# How would one solve this equation which uses floor?

I am stuck solving the following:
$$S =\lfloor\lfloor(2*B+I+E) * L / 100 + 5\rfloor * N \rfloor$$ I am trying to isolate $I$ in the equation (like $I =$ {everything else}), but I do not know how to deal with the floors in the equation. Any help and explanation would be much appreciated. Thank you!

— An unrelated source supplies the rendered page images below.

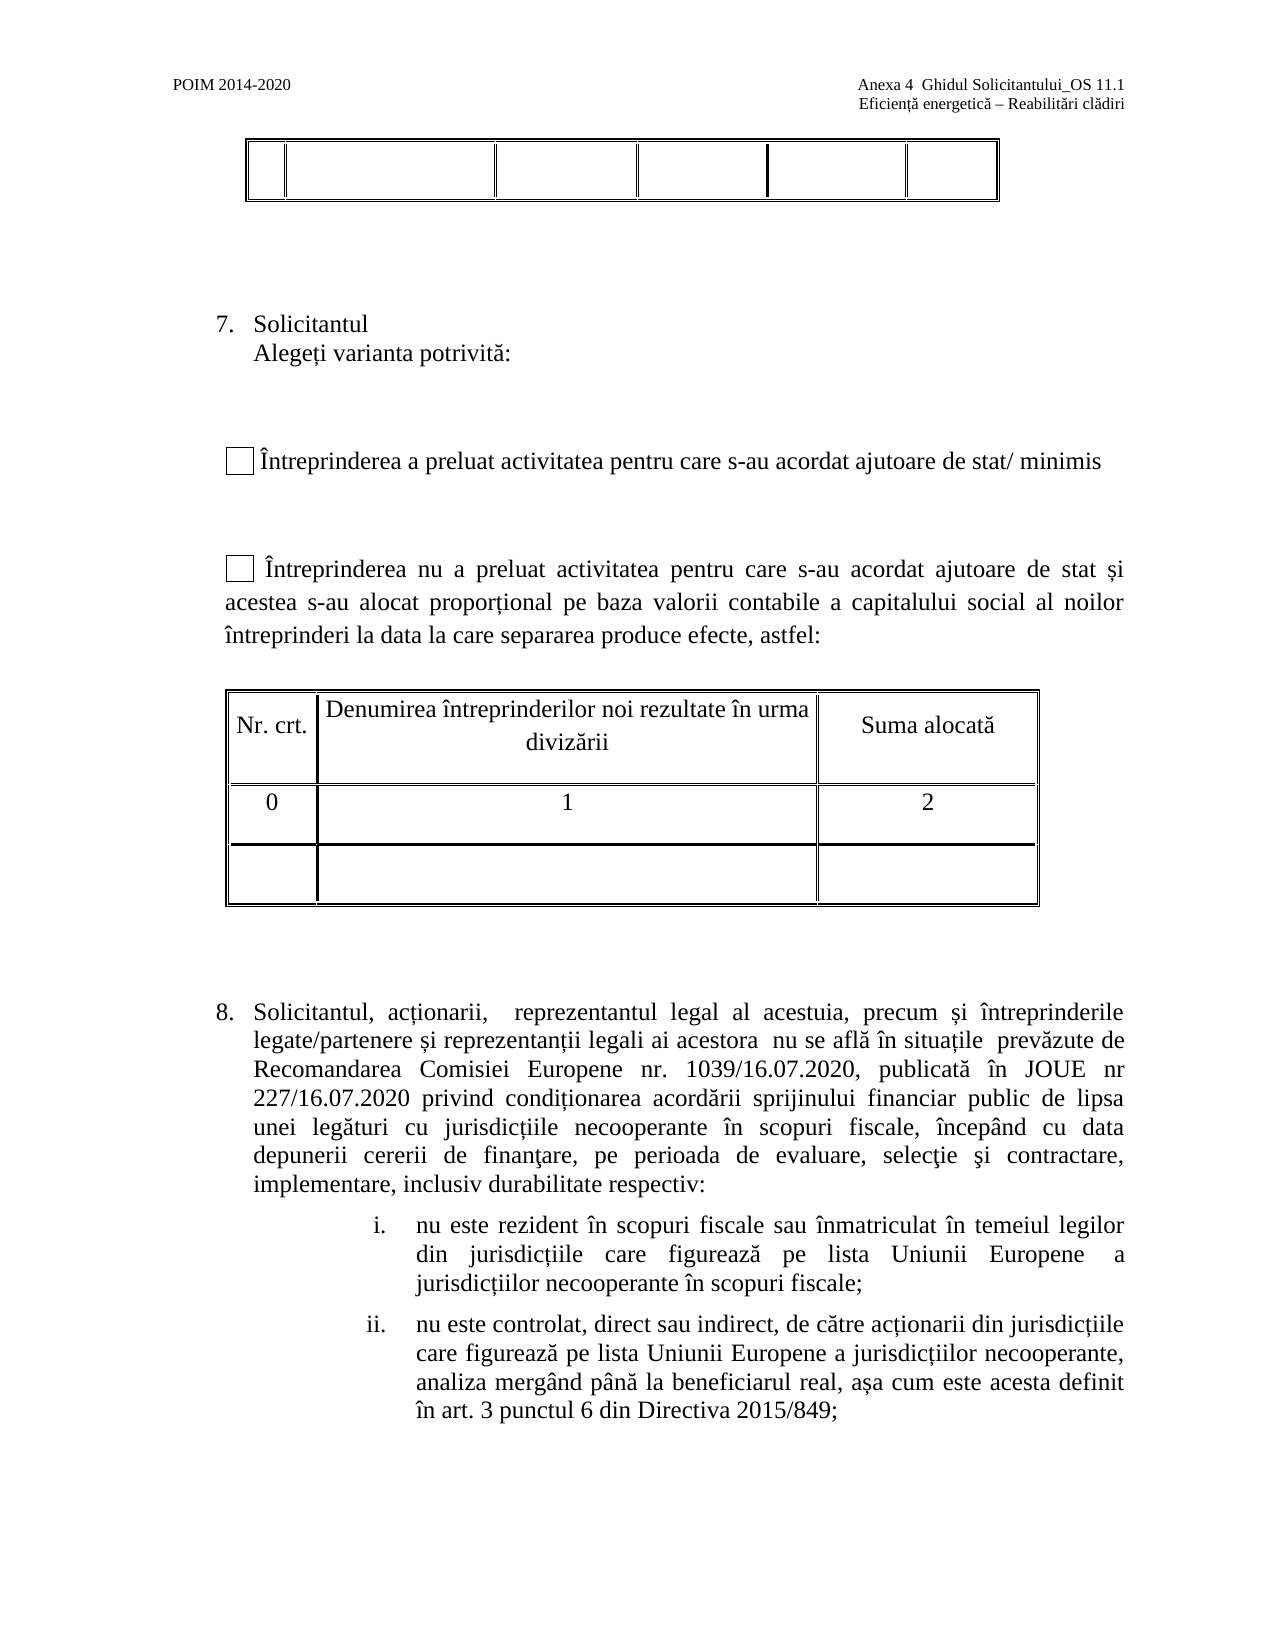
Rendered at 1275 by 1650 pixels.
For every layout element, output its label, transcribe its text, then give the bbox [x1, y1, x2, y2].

table_cell [496, 142, 637, 198]
table_cell [227, 843, 317, 903]
list Solicitantul [216, 309, 1125, 338]
table_header Suma alocată [818, 693, 1037, 783]
table_cell 0 [227, 783, 317, 843]
table_cell 2 [818, 783, 1038, 843]
table_header Denumirea întreprinderilor noi rezultate în urma divizării [317, 693, 817, 783]
list nu este controlat, direct sau indirect, de către acționarii din jurisdicțiile care figurează pe lista Uniunii Europene a jurisdicțiilor necooperante, analiza mergând până la beneficiarul real, așa cum este acesta definit în art. 3 punctul 6 din Directiva 2015/849; [386, 1309, 1125, 1424]
text Întreprinderea a preluat activitatea pentru care s-au acordat ajutoare de stat/ minimis [225, 446, 1125, 475]
list nu este rezident în scopuri fiscale sau înmatriculat în temeiul legilor din jurisdicțiile care figurează pe lista Uniunii Europene a jurisdicțiilor necooperante în scopuri fiscale; [386, 1210, 1125, 1297]
table_cell [317, 846, 817, 903]
text Alegeți varianta potrivită: [253, 338, 1125, 367]
table_cell [907, 142, 996, 198]
table_cell [638, 142, 767, 198]
table_cell [818, 843, 1038, 903]
list Solicitantul, acționarii, reprezentantul legal al acestuia, precum și întreprinderile legate/partenere și reprezentanții legali ai acestora nu se află în situațile prevăzute de Recomandarea Comisiei Europene nr. 1039/16.07.2020, publicată în JOUE nr 227/16.07.2020 privind condiționarea acordării sprijinului financiar public de lipsa unei legături cu jurisdicțiile necooperante în scopuri fiscale, începând cu data depunerii cererii de finanţare, pe perioada de evaluare, selecţie şi contractare, implementare, inclusiv durabilitate respectiv: [216, 997, 1125, 1198]
table_cell [249, 142, 286, 198]
table_cell [286, 142, 496, 198]
text Întreprinderea nu a preluat activitatea pentru care s-au acordat ajutoare de stat și acestea s-au alocat proporțional pe baza valorii contabile a capitalului social al noilor întreprinderi la data la care separarea produce efecte, astfel: [225, 554, 1125, 648]
table_cell [767, 142, 907, 198]
table_header Nr. crt. [229, 691, 317, 783]
table_cell 1 [319, 786, 816, 843]
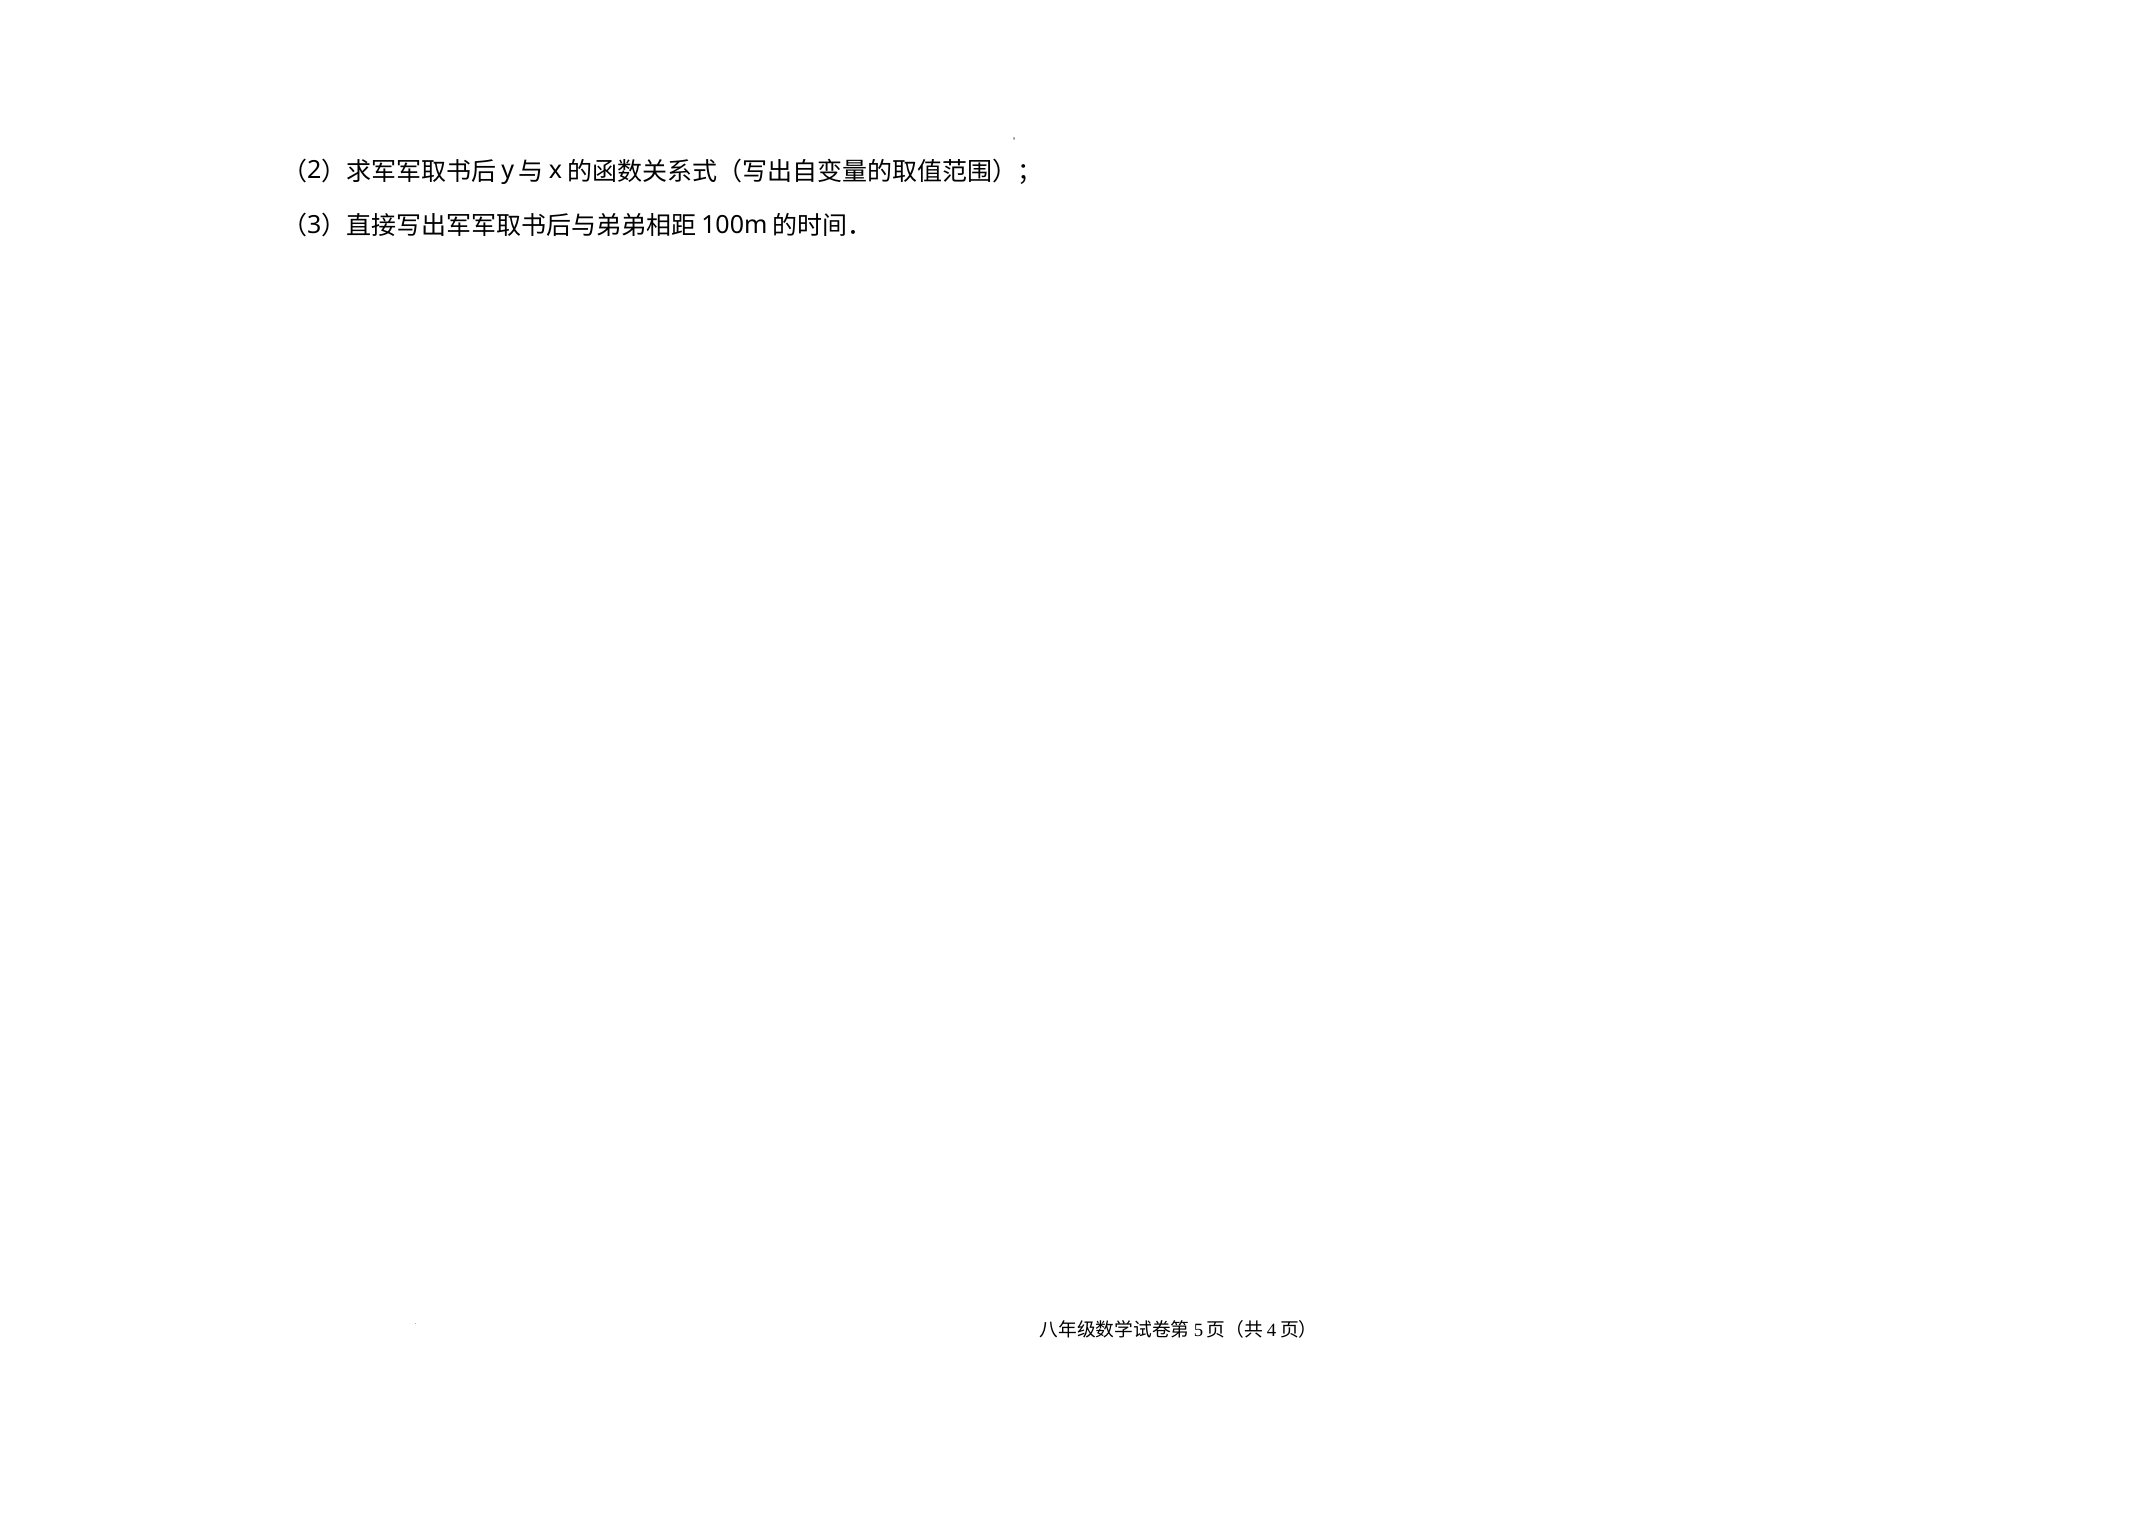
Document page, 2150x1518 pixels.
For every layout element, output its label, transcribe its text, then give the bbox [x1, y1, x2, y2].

• Is everything an integer? – K Split X Aug 1 '17 at 16:09
• Yes, everything except N is an integer, but N is always 0.9, 1.0 or 1.1. – Kyle Fenole Aug 1 '17 at 16:12
• you won't be able to find something exact, since the floor function is not bijective there is no inverse function – Dando18 Aug 1 '17 at 16:14
• Oh, ok, thanks, if all the other variables besides I were known, would any kind of range or estimation be able to be found? – Kyle Fenole Aug 1 '17 at 16:21

The floor function doesn't have an inverse, since it's not bijective, as Dando18 pointed out, so you won't be able to invert it directly. At best, you'll be able to get an inequality for $I$, since you can use the fact that $\lfloor x \rfloor \le x$ - so $S \le\lfloor (2*B+I+E)*L/100 + 5\rfloor * N$. If any of your variables can be negative, then be careful with the direction of your inequality.
I get $I \ge (\frac{S}{N} - 5)*\frac{100}{L} - (2B+E)$, provided $L>0$, and you already state $N \in \{0.9,1,1.1\}$. If $L<0$, reverse the inequality. If $L=0$, you can't make $I$ the subject since the whole expression reduces to $S=\lfloor 5N \rfloor$.